If Q is diagonalizable, then so is $e^{tQ}$, and the transition function can be expressed in terms of the eigenvalues and eigenvectors of $Q$. Write $Q=SDS^{-1}$, where $D$ is a diagonal matrix whose diagonal entries are the eigenvalues of $Q$, and $S$ is an invertible matrix whose columns are the corresponding eigenvectors. This gives,

$$e^{tQ} = Se^{tD}S^{-1}$$

The Problem:

A Markov Chain has generator matrix,

$$Q= \begin{pmatrix} -1 & 1 & 0 \\ 0 & -2 & 2 \\ 3 & 0 & -3 \\ \end{pmatrix} $$

Find the transition function by diagonalizing the generator and finding the matrix exponential.


My pr0fessor seems to be getting eigenvalues $\lambda = -4, \lambda = -2, \lambda = 0$.

I, on the other hand, seem to be getting $\lambda = -3, \lambda = 0$.

Edit: I recalculated but still am getting $\lambda = 0$.

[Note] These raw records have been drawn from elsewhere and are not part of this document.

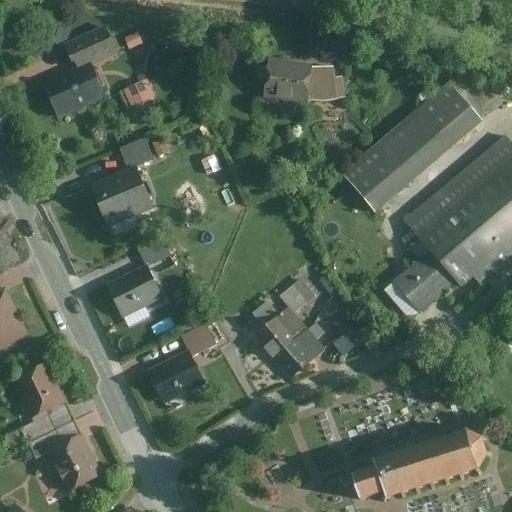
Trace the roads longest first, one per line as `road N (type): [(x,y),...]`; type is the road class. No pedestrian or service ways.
road 1 (residential): [(161,483),(269,407),(440,336),(511,280)]
road 2 (residential): [(161,483),(0,158)]
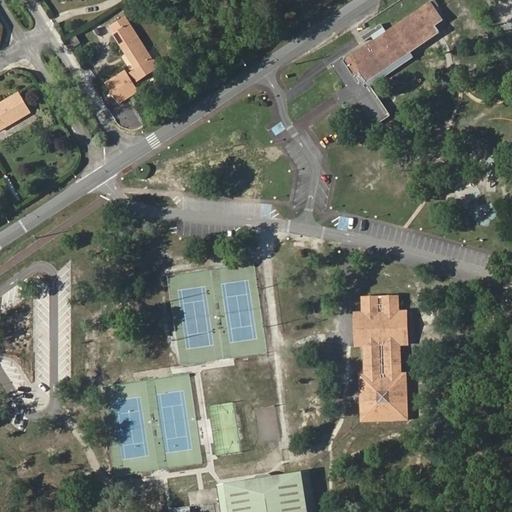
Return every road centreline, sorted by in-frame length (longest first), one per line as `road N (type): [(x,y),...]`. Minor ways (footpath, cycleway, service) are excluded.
road 1 (secondary): [(367,0),(127,158)]
road 2 (residential): [(23,46),(102,175)]
road 3 (residential): [(127,158),(48,31)]
road 4 (secondary): [(102,175),(0,240)]
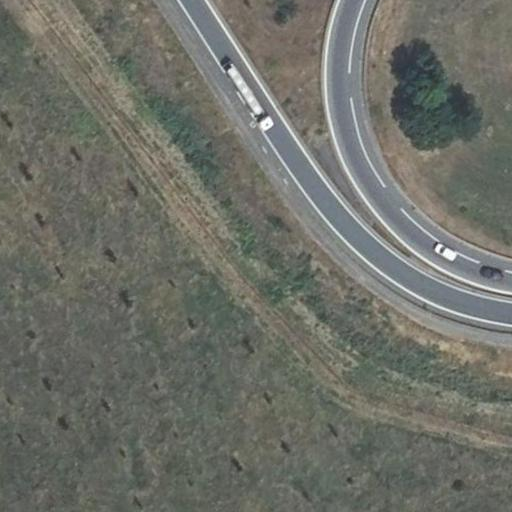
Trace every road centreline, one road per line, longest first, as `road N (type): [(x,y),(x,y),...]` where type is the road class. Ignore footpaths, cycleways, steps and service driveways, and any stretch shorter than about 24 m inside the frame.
road 1 (trunk): [(191,0),(346,227),(422,285),(511,315)]
road 2 (motorway): [(511,282),(425,245),(362,170),(337,75),(354,0)]
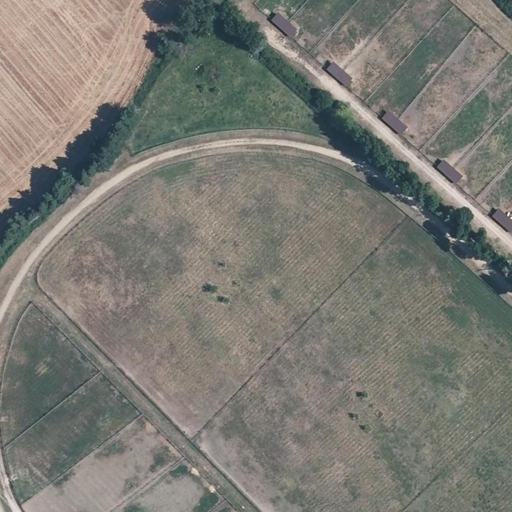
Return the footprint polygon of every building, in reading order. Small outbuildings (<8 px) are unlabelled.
[(297,30),(279,13),(271,21),(290,37),(297,30)] [(353,79),(333,62),(327,70),(347,87),(353,79)] [(408,127),(388,111),(382,119),(401,135),(408,127)] [(463,177),(443,160),(437,167),(456,184),(463,177)] [(511,220),(498,209),(492,217),(511,233),(511,220)]
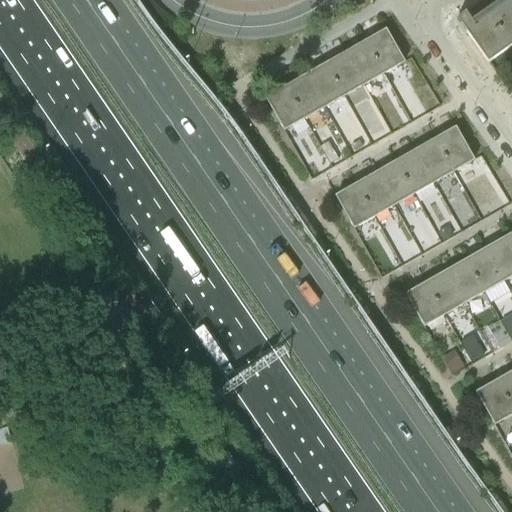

This gets him a completely different set of eigenvectors.. Am I miscalculating something?

EDIT:

In the back of the book I have,

$$P(t)= \begin{pmatrix} -1 & 0 & 1 \\ -3 & 1 & 1 \\ 3 & 0 & 1 \\ \end{pmatrix} \begin{pmatrix} e^{-4t} & 0 & 0 \\ 0 & e^{-2t} & 0 \\ 0 & 0 & 1 \\ \end{pmatrix} \begin{pmatrix} -1/4 & 0 & 1/4 \\ -3/2 & 1 & 1/2 \\ 3/4 & 0 & 1/4 \\ \end{pmatrix} $$

Where $P(t)$ is the transition function asked for.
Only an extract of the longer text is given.